Por último, naqueles casos em que a própria constituição estabelece a possibilidade de a eficácia de uma norma vir a ser futuramente limitada por uma norma de escalão inferior, cremos que se deva pensar num mecanismo capaz de resguardar os direitos ali em jogo (função de resguardo), criando-se, por exemplo, uma regra segundo a qual sempre que qualquer direito agasalhado pela constituição pudesse, em conformidade com o permitido pela mesma constituição, ser limitado por lei, esta deveria ter validade geral e nunca para casos particulares, devendo, alem disso, mencionar expressamente o direito (de ordem constitucional) por ela limitado. Um dispositivo dessa espécie encontramos, por exemplo, no art. 19 da Lei Fundamental da República Federal da Alemanha.

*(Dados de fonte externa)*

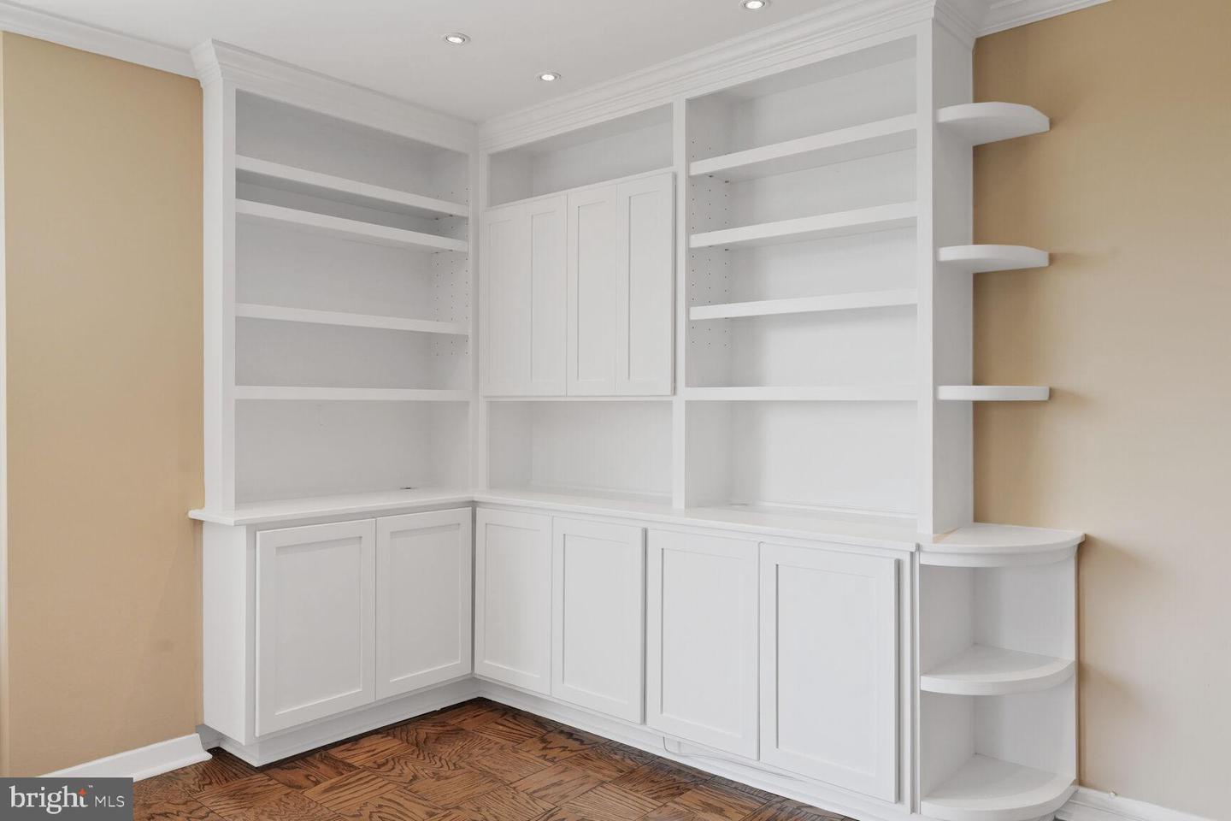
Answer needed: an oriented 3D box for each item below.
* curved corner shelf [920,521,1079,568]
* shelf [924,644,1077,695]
[{"bbox_3d":[1.093,0.390,2.411,0.309,0.067,0.514,0,0,41],"label":"curved corner shelf"},{"bbox_3d":[1.097,0.755,2.440,0.288,0.039,0.445,0,0,41],"label":"shelf"}]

Em suma, e apenas como sugestão para debate, propomos os seguintes textos normativos, conforme os casos antes enumerados.
1. Função de bloqueio:
Art. As normas desta Constituição que instituam programas e estabeleçam princípios e finalidades são vinculantes para o poder público, constituindo limites para a expedição de atos normativos soberanos, conferindo aos prejudicados o direito de exigir a abstenção da prática dos atos que as contravenham.
2. Função de programa:
Art. As normas desta Constituição que instituam programas visando à realização dos fins sociais do Estado e que demandem integração legislativa, poderão ser objeto de iniciativa direta do povo, desde que seja subscrita por no mínimo 50.000 (cinquenta mil) eleitores, promovida por associações privadas constituídas legalmente há mais de dois anos e que tenham incluída em suas finalidades institucionais a defesa de interesses compatíveis com o conteúdo da propositura.
§ 1.° Caberá à Justiça Eleitoral fazer a verificação prévia da autenticidade e da qualificação eleitoral dos subscritores.
§ 2.º Caberá ao STF examinar e decidir previamente da legitimidade do interesse da associação promotora.
§3º O projeto de lei, se aprovado pelo Poder Legislativo, deverá ser submetido a referendo popular antes de ir à sanção presidencial.
3. Função de resguardo:
Art. Sempre que um direito, estabelecido por esta Constituição, puder ser, em conformidade com ela, limitado por lei, deverá esta lei ter validade geral e nunca para casos particulares, devendo além disso mencionar expressamente o direito por ela limitado.
São estas as sugestões que gostaríamos de trazer à consideração a fim de estimular a discussão em torno deste tema crucial que é o da eficácia das normas constitucionais.
Dezembro 1985.
Fonte: Revista de Direito Público, n. 76, São Paulo: 1985, pp. 67-69.